Synergy7, alongside Elbit Systems and the Israel Innovation Authority, is spearheading an innovative hub in Be’er Sheva to elevate the Negev region and Israel’s tech sector. The project, backed by an annual subsidy of 25 million shekels, aims to accelerate technological progress, with Elbit Systems’ CINO, Gil Benesh, a Technion alumnus, contributing to the initiative.

In his latter years, Israel’s founding father and first prime minister David Ben-Gurion devoted his life to the development of the Negev Desert.

“It is in the Negev that the creativity and pioneer vigor of Israel shall be tested,” Ben-Gurion declared in 1955.

And seven decades later, that challenge has been met by a consortium of leading companies and institutions, as they create a new innovation hub in the Negev city of Be’er Sheva, which is aimed at boosting both the area and all aspects of the Israeli tech sector.  

The center is the work of Synergy7, a company jointly created by Ben-Gurion University of the Negev and its technology transfer company BGN Technologies; Be’er Sheva central hospital Soroka and Mor Research Applications, both operated by Clalit healthcare service; heavyweight defense firm Elbit Systems and its technological incubator Incubit; US tech giant Dell; and the Merage Foundation, an initiative to support Israeli society through innovation.

In March 2023, the newly formed Synergy7 was the winning bid to develop the center at the behest of the Israel Innovation Authority (IIA), the branch of the government dedicated to advancing the vaunted national high-tech sector.

The task, Synergy7 CEO Harel Ram tells NoCamels, was to create a program that would promote Be’er Sheva in terms of technology and innovation. The “7” in Synergy7 is a nod to the city in which it was built, as the name Be’er Sheva translates as “the Well of the Seven.”

It is not the first state-funded project to develop tech centers in more peripheral parts of Israel, Ram points out. Four years ago, a similar project was launched in the northern city of Haifa.

The IIA committed to funding the Be’er Sheva project for four years, through an annual subsidy of 25 million shekels.
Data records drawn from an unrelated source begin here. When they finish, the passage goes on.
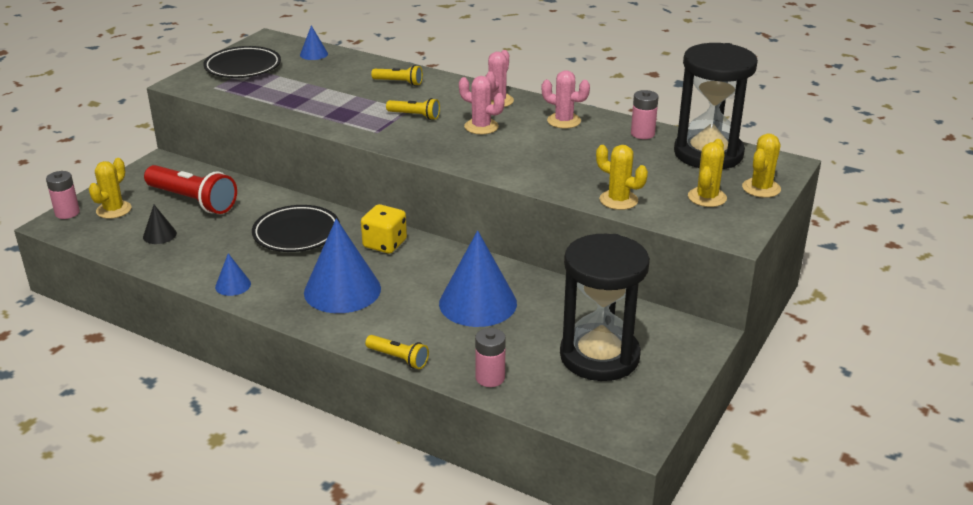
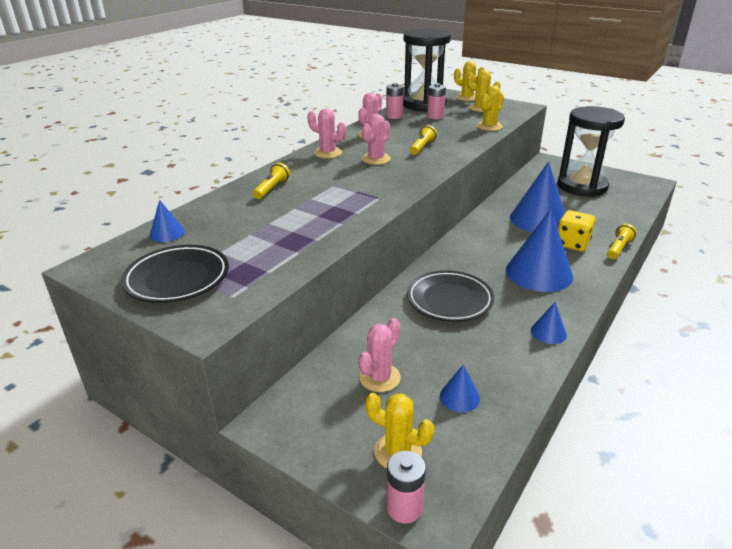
camera: 85 degrees left, 0 degrees up
black cone [143,205,177,244] -> blue cone [440,364,480,412]
red flashlight [144,165,237,214] -> pink cactus [359,318,401,392]
yellow dice [361,204,407,254] -> yellow dice moved to [558,210,595,251]
yellow flashlight [386,98,440,120] -> yellow flashlight moved to [410,125,437,155]
pink battery [475,328,506,387] -> pink battery moved to [427,83,446,119]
Synergy7 added another 5 million shekels per annum, and created a business model that includes other revenue streams: business collaborations; applications from other grants such as the EU’s Horizon Europe program; and joint R&D projects.

“We have all kinds of business models in order to sustain Synergy7, even after the government has finished its role,” Ram says.

Offering expert guidance on legal issues, business development and R&D, the hub is designed to cater to two kinds of companies: startups who need help funding such services and established companies and corporations who can afford to pay for them.

“We are giving to those who need and we’re taking money from those who can,” Ram says. “At the end of the day, what we’re trying to do is to [create] an impact with full pockets, which is the best position in the world.”

Every shekel of the government grant is accounted for, he insists.

“Of course we are regulated,” he says. “We need to report on every expense and everything that we do, because it’s taxpayer money.”